Il est de ces livres qui ne se contentent pas de déranger — ils secouent l’intérieur, dans les silences qu’on croyait habités, dans les certitudes qu’on pensait stables. Un Dieu et des mœurs est de ceux-là. Dans ce texte incisif, Elgas fait davantage que critiquer : il dévoile. Il enlève les masques, non pas pour le plaisir de choquer, mais pour espérer, peut-être, qu’un jour, l’on puisse respirer sans eux.
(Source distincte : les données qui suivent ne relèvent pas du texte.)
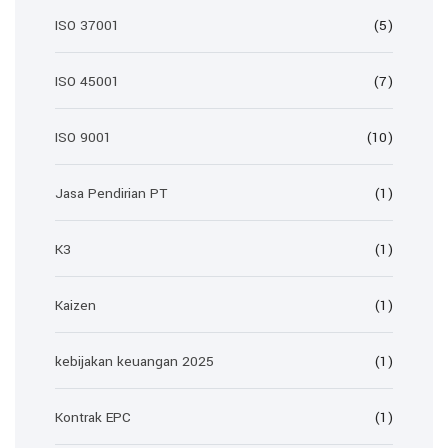
ISO 37001
(5)
ISO 45001
(7)
ISO 9001
(10)
Jasa Pendirian PT
(1)
K3
(1)
Kaizen
(1)
kebijakan keuangan 2025
(1)
Kontrak EPC
(1)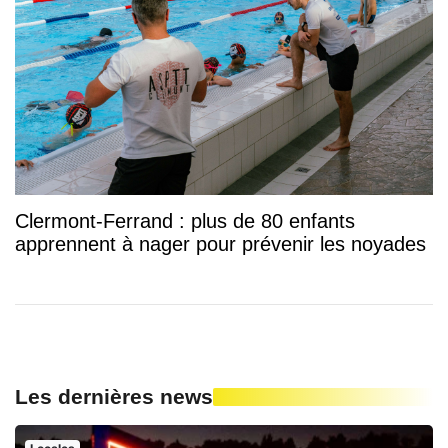
Clermont-Ferrand : plus de 80 enfants
apprennent à nager pour prévenir les noyades
Les dernières news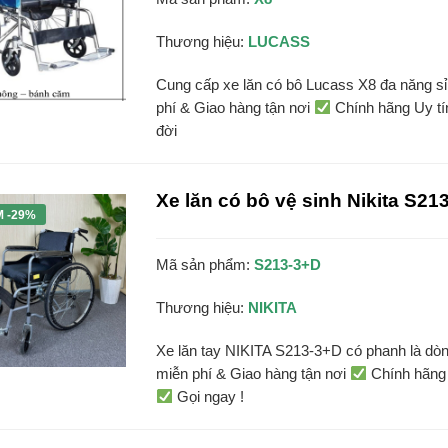
Thương hiệu:
LUCASS
Cung cấp xe lăn có bô Lucass X8 đa năng sỉ 
phí & Giao hàng tận nơi
Chính hãng Uy t
đời
Xe lăn có bô vệ sinh Nikita S21
M -29%
Mã sản phẩm:
S213-3+D
Thương hiệu:
NIKITA
Xe lăn tay NIKITA S213-3+D có phanh là dòn
miễn phí & Giao hàng tận nơi
Chính hãng
Gọi ngay !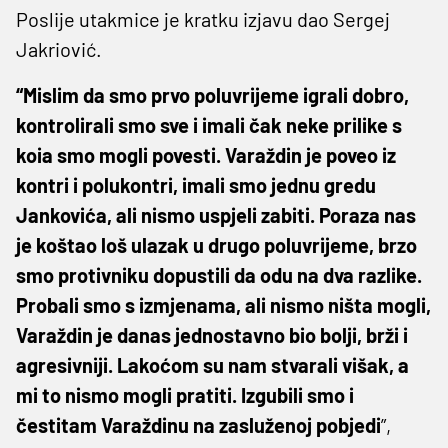
Poslije utakmice je kratku izjavu dao Sergej
Jakriović.
“Mislim da smo prvo poluvrijeme igrali dobro,
kontrolirali smo sve i imali čak neke prilike s
koia smo mogli povesti. Varaždin je poveo iz
kontri i polukontri, imali smo jednu gredu
Jankovića, ali nismo uspjeli zabiti. Poraza nas
je koštao loš ulazak u drugo poluvrijeme, brzo
smo protivniku dopustili da odu na dva razlike.
Probali smo s izmjenama, ali nismo ništa mogli,
Varaždin je danas jednostavno bio bolji, brži i
agresivniji. Lakoćom su nam stvarali višak, a
mi to nismo mogli pratiti. Izgubili smo i
čestitam Varaždinu na zasluženoj pobjedi
”,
Ce qui m’a saisi, c’est d’abord cette emprise de la foi et de la tradition, qui se referme comme une gangue sur une société déjà minée par la pauvreté. Comme si le manque matériel appelait, mécaniquement, l’excès de spiritualité. Mais pas une foi lumineuse et libératrice — non, une foi de compensation, un opium social bien huilé, un Dieu « bouche-trou », chargé de justifier tout, d’absoudre tout, et surtout… de ne rien exiger de personne. Une foi qui déresponsabilise les hommes au pouvoir, les chefs de famille, les guides religieux. Car Dieu, dans cette société-là, dédommage tout le monde : ceux qui volent, ceux qui frappent, ceux qui abandonnent — il est à la fois excuse, silence et réponse.
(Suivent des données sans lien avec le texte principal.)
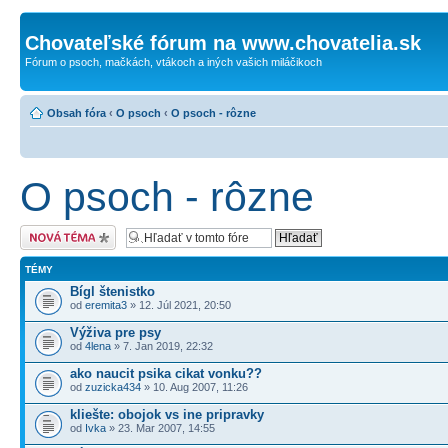
Chovateľské fórum na www.chovatelia.sk
Fórum o psoch, mačkách, vtákoch a iných vašich miláčikoch
Obsah fóra
‹
O psoch
‹
O psoch - rôzne
O psoch - rôzne
Odoslať novú tému
TÉMY
Bígl štenistko
od
eremita3
» 12. Júl 2021, 20:50
Výživa pre psy
od
4lena
» 7. Jan 2019, 22:32
ako naucit psika cikat vonku??
od
zuzicka434
» 10. Aug 2007, 11:26
kliešte: obojok vs ine pripravky
od
Ivka
» 23. Mar 2007, 14:55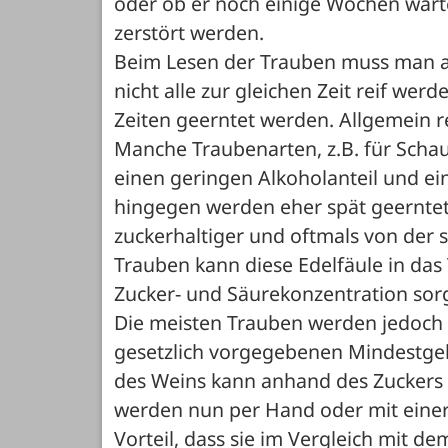
oder ob er noch einige Wochen warte
zerstört werden. 
Beim Lesen der Trauben muss man au
nicht alle zur gleichen Zeit reif we
Zeiten geerntet werden. Allgemein r
Manche Traubenarten, z.B. für Schau
einen geringen Alkoholanteil und ei
hingegen werden eher spät geerntet.
zuckerhaltiger und oftmals von der s
Trauben kann diese Edelfäule in das
Zucker- und Säurekonzentration sor
Die meisten Trauben werden jedoch re
gesetzlich vorgegebenen Mindestgeha
des Weins kann anhand des Zuckers i
werden nun per Hand oder mit einer
Vorteil, dass sie im Vergleich mit d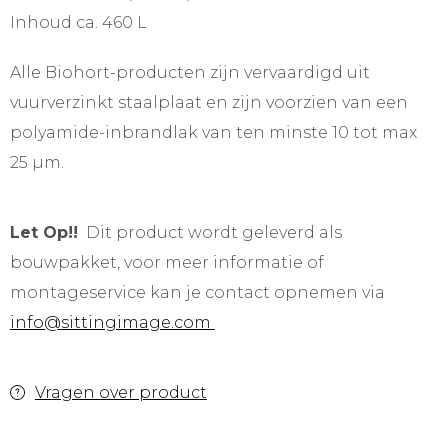
Inhoud ca. 460 L
Alle Biohort-producten zijn vervaardigd uit
vuurverzinkt staalplaat en zijn voorzien van een
polyamide-inbrandlak van ten minste 10 tot max
25 µm.
Let Op!!
Dit product wordt geleverd als
bouwpakket, voor meer informatie of
montageservice kan je contact opnemen via
info@sittingimage.com
Vragen over product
Mais l’auteur va plus loin : il montre comment cette mécanique n’est pas qu’idéologique. Elle est politique. Ce n’est pas le peuple seulement qui s’agenouille, ce sont ses élites qui, par lâcheté, refusent de porter le poids de leurs responsabilités. La misère est là, les maux sont visibles, mais la parole officielle se tourne vers le ciel pendant que la rue mendie du pain.
Et puis il y a cette phrase, terrible et juste, qui me hante encore : l’immigration comme de petits meurtres de soi et entre soi admis. Elle contient tout. L’arrachement, la violence douce, l’abandon. Ce que l’on quitte, ce qu’on trahit, ce qu’on espère, sans oser dire à quel prix. Et ces prix-là, trop souvent, ce sont les femmes et les enfants qui les paient.
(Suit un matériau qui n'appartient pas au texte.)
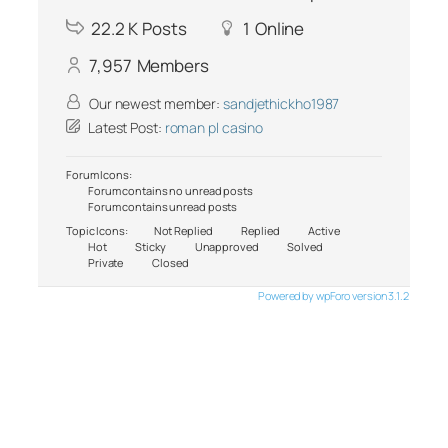
22.2 K
Posts
1
Online
7,957
Members
Our newest member:
sandjethickho1987
Latest Post:
roman pl casino
Forum Icons:
Forum contains no unread posts
Forum contains unread posts
Topic Icons:
Not Replied
Replied
Active
Hot
Sticky
Unapproved
Solved
Private
Closed
Powered by wpForo version 3.1.2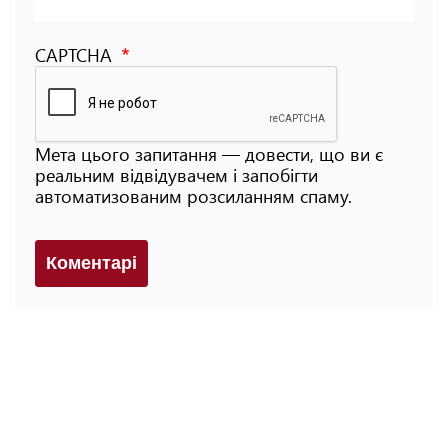
CAPTCHA
Мета цього запитання — довести, що ви є
реальним відвідувачем і запобігти
автоматизованим розсиланням спаму.
Коментарi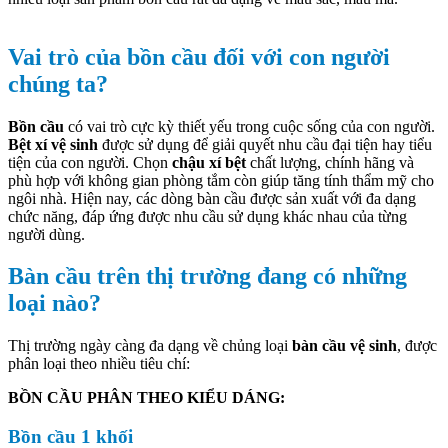
Vai trò của bồn cầu đối với con người
chúng ta?
Bồn cầu
có vai trò cực kỳ thiết yếu trong cuộc sống của con người.
Bệt xí vệ sinh
được sử dụng để giải quyết nhu cầu đại tiện hay tiểu
tiện của con người. Chọn
chậu xí bệt
chất lượng, chính hãng và
phù hợp với không gian phòng tắm còn giúp tăng tính thẩm mỹ cho
ngôi nhà. Hiện nay, các dòng bàn cầu được sản xuất với đa dạng
chức năng, đáp ứng được nhu cầu sử dụng khác nhau của từng
người dùng.
Bàn cầu trên thị trường đang có những
loại nào?
Thị trường ngày càng đa dạng về chủng loại
bàn cầu vệ sinh
, được
phân loại theo nhiều tiêu chí:
BỒN CẦU PHÂN THEO KIỂU DÁNG:
Bồn cầu 1 khối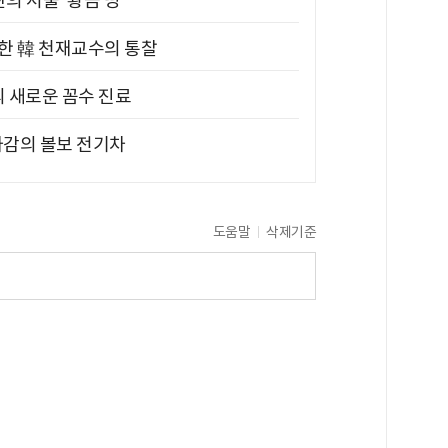
의 서울 '황금 땅'
위한 韓 천재교수의 통찰
의 새로운 꼼수 진료
차감의 볼보 전기차
도움말
삭제기준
C’est peut-être là que le texte m’a le plus bouleversé. Dans la façon dont il déchire le voile des discours moralisateurs pour montrer la réalité nue : celle des femmes livrées à la survie, dans un monde qui les condamne à la soumission tout en exploitant leur chair. Cette jeune fille morte seule, oubliée, après s’être donnée corps et âme à un système qui n’a jamais promis de la protéger… c’est plus qu’un fait divers, c’est une gifle. Une douleur collective qui reste sans nom, sans mémoire, sans justice.
Et puis, il y a cette dénonciation sans appel de l’hypocrisie. Celle de ces maîtres à penser, si prompts à prescrire la vertu le jour, et si pressés d’enfreindre leurs propres lois la nuit. Combien de jeunes filles enceintes dans l’ombre ? Combien d’enfants abandonnés au nom de l’honneur ? Le moralisme ici est une arme, pas une morale.
Enfin, sur l’afrocentrisme, j’ai trouvé la position de l’auteur salutaire. Non pas dans le rejet — mais dans l’exigence. Il ne s’attaque pas à l’idée de se réapproprier nos récits, nos imaginaires. Il attaque le confort de l’incantation vide, la facilité d’un « retour à soi » qui se résume à des postures sans projet. Il nous dit, en somme : « Soyez fiers, oui. Mais soyez justes, lucides, exigeants aussi. »
Lire ce livre, c’est accepter d’être mis à nu. Mais c’est aussi, peut-être, commencer à se redresser autrement.